Il y aurait minimalement pour 40 000 $ de dommages au centre de détention de New Carlisle.

Un détenu cause de lourds dommages au centre de détention de New Carlisle

NEW CARLISLE – Un détenu du centre de détention de New Carlisle devrait comparaître sous peu pour répondre minimalement à une accusation de méfait public, en lien avec de lourds dommages causés à la prison vers 14h15 le 30 avril. Il y aurait minimalement pour 40 000 $ de dommages.

En attente de procès dans une autre cause, l’homme a lourdement endommagé et parfois démoli des appareils électro-ménagers tels laveuse et sécheuse, des téléphones, un ou des lavabos, un ou des cabinets de toilette et des composantes de plomberie. Il a aussi endommagé un mur extérieur de la prison, précise Patrick Harvey, du ministère de la Sécurité publique.

«Les dommages ont forcé la fermeture de 16 places du centre de détention, et le déplacement de huit détenus vers d’autres établissements», indique aussi M. Harvey. Il n’a toutefois pas confirmé la valeur des dommages, notant que c’était toujours en évaluation et il ne savait pas si le détenu avait aussi détruit des caméras, comme le suggérait les premiers détails obtenus par Le Soleil.

Le détenu a été contrôlé par les agents des services correctionnels. Bien qu’alertés pour prêter main forte à ces agents, les policiers de la Sûreté du Québec n’ont pas eu à intervenir dans l’enceinte de la prison, demeurant à l’extérieur dans l’éventualité où le détenu arriverait à s’échapper.
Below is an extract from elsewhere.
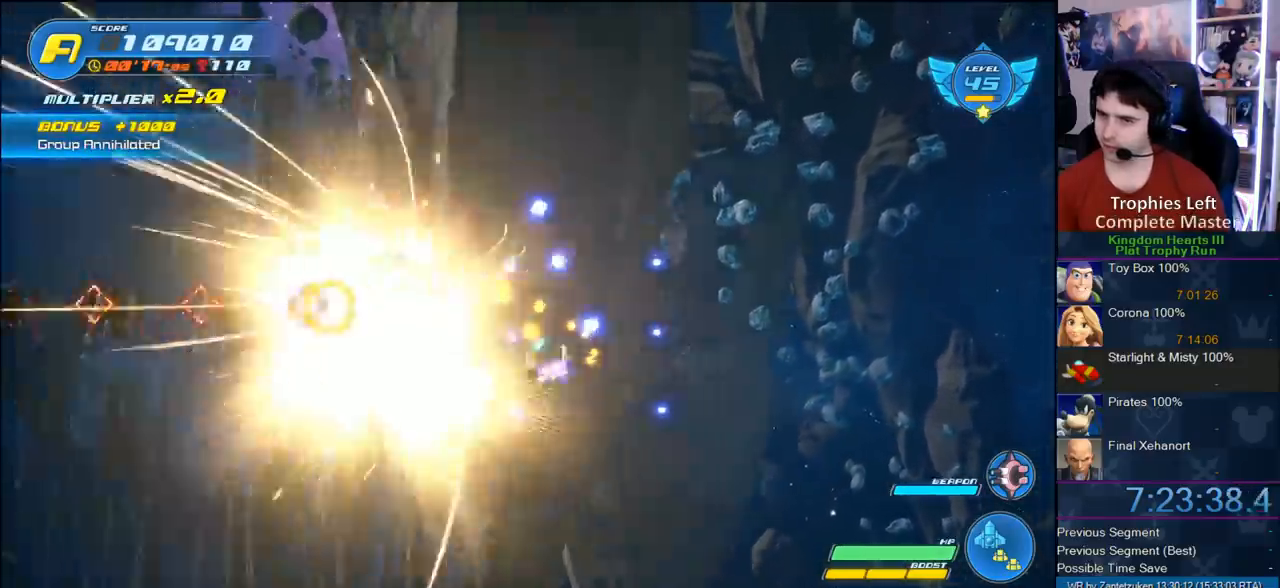
{"buttons": ["R2"], "left_stick": "center", "right_stick": "center", "events": [[167, "R2", "up"], [283, "R2", "down"], [400, "left_stick", "center"], [433, "R2", "up"], [500, "R2", "down"]]}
Selon les renseignements obtenus par Le Soleil, des dommages considérables ont aussi été causés par l’eau. En outre, le poivre de Cayenne a été utilisé pour maîtriser le détenu. Du personnel du palais de justice adjacent à la prison a été incommodé par le poivre de Cayenne vaporisé ayant circulé dans le système de ventilation commun aux deux édifices.

L’affaire est sous analyse par la Sûreté du Québec, qui refuse de commenter tant que le dossier n’aura pas été transmis à la Direction des poursuites criminelles et pénales et que des accusations auront été portées. Ce n’est qu’à ce moment que le détenu pourra être identifié.